Graduation Date

Fall 2016

Document Type

Dissertation/Thesis

Program

Master of Science degree with a major in Biology

Committee Chair Name

Erik Jules

Committee Chair Email

esj4@humboldt.edu

Committee Chair Affiliation

HSU Faculty or Staff

Second Committee Member Name

Hugh Safford

Second Committee Member Email

hdsafford@ucdavis.edu

Second Committee Member Affiliation

Community Member or Outside Professional

Third Committee Member Name

Phil van Mantgem

Third Committee Member Email

pvanmantgem@usgs.gov

Third Committee Member Affiliation

Community Member or Outside Professional

Fourth Committee Member Name

Jim Graham

Fourth Committee Member Email

James.Graham@humboldt.edu

Fourth Committee Member Affiliation

HSU Faculty or Staff

Abstract

Before the era of modern fire suppression, California’s northern Sierra Nevada mixed-conifer and yellow pine forests were self-regulating; recurring short-interval, low-mixed severity wildfires maintained forest structure and composition, which in turn exerted bottom-up controls on subsequent wildfires. As a result of fire suppression, and coupled with the effects of climate warming and other anthropogenic disturbances, the fundamental structure of mixed-conifer and yellow pine forests has shifted. Wildfires may now be increasing in size, severity, and frequency across western North America. However, little is known about the post-fire impacts of repeat wildfire on a forest after a long era of suppression. In this study, I report findings regarding early successional vegetation of Sierra Nevada mixed conifer forests that experienced two large wildfires, the Storrie Fire (in 2000) and the Chips Fire (in 2012). These wildfires burned within the historic fire frequency window for this ecosystem, but much of the forest within their fire footprints had not burned for at least 100 years beforehand. I addressed three questions: (1) how does wildfire affect plant community structure and composition among yellow pine and mixed-conifer forests?; (2) do fire severity and fire frequency interact to influence post-fire vegetation conditions?; and (3) are post-fire responses similar between forests that have burned once, twice, or have not burned in the past century, or that have burned at high, moderate, or low severity? In 2014, I sampled 74 plots in the Plumas and Lassen National Forests. Of these plots, 50 plots were sampled from three fire severity classes and two fire frequencies in and around the Chips Fire (2012). A portion of the Chips Fire had reburned the Storrie Fire (2000), affording the opportunity to compare them to post-fire effects of a single burn on fire-suppressed forests at the same stage of post-fire succession. I also collected data in 24 unburned plots to contrast fire-suppressed plots with plots that experienced wildfire.
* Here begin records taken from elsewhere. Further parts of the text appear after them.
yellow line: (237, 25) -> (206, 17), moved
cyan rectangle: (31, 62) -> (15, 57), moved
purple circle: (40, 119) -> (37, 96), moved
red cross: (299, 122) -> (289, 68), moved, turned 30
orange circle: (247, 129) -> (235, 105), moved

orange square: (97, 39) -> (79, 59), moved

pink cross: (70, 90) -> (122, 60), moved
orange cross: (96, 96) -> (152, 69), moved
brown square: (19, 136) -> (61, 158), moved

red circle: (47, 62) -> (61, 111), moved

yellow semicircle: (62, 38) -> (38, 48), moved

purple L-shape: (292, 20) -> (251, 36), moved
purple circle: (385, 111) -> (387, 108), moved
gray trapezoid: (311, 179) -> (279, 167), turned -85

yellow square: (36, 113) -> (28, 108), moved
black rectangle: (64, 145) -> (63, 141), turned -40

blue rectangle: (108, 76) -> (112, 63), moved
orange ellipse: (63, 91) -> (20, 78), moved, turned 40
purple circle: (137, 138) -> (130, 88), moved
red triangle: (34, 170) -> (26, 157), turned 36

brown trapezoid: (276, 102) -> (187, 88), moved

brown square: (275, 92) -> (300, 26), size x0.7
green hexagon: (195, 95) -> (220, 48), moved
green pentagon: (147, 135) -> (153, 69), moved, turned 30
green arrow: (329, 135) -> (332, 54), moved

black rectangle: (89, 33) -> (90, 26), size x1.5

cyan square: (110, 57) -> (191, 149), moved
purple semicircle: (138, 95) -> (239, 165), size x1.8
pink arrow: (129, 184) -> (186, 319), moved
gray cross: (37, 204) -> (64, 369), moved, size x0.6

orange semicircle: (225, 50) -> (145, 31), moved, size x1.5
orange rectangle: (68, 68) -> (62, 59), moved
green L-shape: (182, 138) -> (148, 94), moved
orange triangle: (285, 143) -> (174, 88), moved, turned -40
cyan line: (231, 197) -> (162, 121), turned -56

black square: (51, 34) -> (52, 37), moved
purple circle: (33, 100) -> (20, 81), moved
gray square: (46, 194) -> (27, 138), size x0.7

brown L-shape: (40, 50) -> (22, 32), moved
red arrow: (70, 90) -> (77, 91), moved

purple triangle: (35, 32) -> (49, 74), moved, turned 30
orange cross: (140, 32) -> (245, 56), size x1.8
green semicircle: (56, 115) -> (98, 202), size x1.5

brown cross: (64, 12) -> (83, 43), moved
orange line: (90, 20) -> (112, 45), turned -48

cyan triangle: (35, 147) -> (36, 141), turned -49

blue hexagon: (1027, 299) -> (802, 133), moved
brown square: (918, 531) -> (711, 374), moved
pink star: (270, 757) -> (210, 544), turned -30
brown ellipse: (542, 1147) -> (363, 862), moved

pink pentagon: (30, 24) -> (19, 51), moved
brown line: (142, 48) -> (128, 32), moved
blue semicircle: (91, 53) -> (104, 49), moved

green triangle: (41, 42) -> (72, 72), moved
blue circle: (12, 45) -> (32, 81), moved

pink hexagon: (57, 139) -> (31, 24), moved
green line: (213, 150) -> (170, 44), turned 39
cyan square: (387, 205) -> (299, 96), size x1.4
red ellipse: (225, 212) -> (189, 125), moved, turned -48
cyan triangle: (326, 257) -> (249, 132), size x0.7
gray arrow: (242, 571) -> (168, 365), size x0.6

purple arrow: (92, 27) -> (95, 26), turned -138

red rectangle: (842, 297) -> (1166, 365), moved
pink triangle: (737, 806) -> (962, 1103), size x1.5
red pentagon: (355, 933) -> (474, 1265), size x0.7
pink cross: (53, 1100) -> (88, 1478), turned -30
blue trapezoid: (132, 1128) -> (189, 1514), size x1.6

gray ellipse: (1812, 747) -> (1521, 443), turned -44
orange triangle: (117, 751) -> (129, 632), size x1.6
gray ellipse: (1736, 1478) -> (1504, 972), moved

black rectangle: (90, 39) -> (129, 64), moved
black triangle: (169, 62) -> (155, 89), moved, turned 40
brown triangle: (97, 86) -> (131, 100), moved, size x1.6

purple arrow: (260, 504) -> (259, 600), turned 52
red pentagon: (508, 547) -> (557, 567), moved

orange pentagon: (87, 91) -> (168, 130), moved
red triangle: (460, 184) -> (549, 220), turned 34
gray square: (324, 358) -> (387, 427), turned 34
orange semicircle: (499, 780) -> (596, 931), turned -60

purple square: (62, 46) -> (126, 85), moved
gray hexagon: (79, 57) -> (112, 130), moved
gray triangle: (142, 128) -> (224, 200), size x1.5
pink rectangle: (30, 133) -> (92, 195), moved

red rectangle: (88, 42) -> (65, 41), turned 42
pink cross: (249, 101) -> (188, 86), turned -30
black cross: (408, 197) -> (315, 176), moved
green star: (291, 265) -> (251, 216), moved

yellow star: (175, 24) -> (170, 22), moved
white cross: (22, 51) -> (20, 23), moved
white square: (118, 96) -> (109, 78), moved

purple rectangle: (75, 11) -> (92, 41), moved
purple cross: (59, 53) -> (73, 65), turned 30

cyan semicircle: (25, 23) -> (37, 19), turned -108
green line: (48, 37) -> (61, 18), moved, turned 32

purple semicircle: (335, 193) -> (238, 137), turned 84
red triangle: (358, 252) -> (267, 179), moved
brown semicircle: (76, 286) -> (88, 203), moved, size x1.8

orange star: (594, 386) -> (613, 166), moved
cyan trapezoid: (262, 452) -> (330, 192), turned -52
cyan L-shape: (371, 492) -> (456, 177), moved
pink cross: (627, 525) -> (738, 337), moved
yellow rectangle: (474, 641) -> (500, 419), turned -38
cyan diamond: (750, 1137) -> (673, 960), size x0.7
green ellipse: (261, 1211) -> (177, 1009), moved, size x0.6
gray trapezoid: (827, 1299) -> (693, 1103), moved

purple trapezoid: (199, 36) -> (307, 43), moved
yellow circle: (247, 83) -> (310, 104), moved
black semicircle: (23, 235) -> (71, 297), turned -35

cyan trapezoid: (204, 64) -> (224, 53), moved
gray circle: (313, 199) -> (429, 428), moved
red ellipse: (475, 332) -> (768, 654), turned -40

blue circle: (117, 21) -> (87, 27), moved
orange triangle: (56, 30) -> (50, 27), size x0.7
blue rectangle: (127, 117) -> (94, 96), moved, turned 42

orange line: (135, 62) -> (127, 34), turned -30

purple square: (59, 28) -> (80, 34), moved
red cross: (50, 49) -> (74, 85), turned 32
Wildfire decreased tree density but also decreased available seed sources, which can limit tree regeneration in high severity fire or reburns. Increased tree mortality also produced greater fuel loading in reburns compared to single burns, though burned plots exhibited less fuel loading and fuel connectivity than unburned plots. I also observed that wildfire diversified species composition in single burns, increasing species richness, evenness, and diversity. However, reburning plots appeared to reduce species richness, causing reburns to exhibit richness similar to unburned plots. Still, reburn plots only shared about half of its species with unburned plots, and 13% of species were exclusive to reburns. My study was limited to a particular time (two years post-fire), and post-fire effects may become more pronounced as early seral communities continue to respond to the effects of the wildfire. Nonetheless, my results indicate that wildfire can produce forest structure and composition that is dramatically different from fire-suppressed mixed-conifer forests. Though it is unknown whether ecological processes can be restored by just one or two wildfire events within a short time-span in fire-suppressed landscapes, the post-fire conditions observed in my study have begun to resemble pre-suppression conditions by exhibiting reduced tree densities, lower fuel loads, and enhanced species diversity, especially at low to moderate fire severities. Because post-fire vegetation response is a stochastic and long-term process, understanding the effects of wildfire reintroduction and reburn will likely take multiple observations.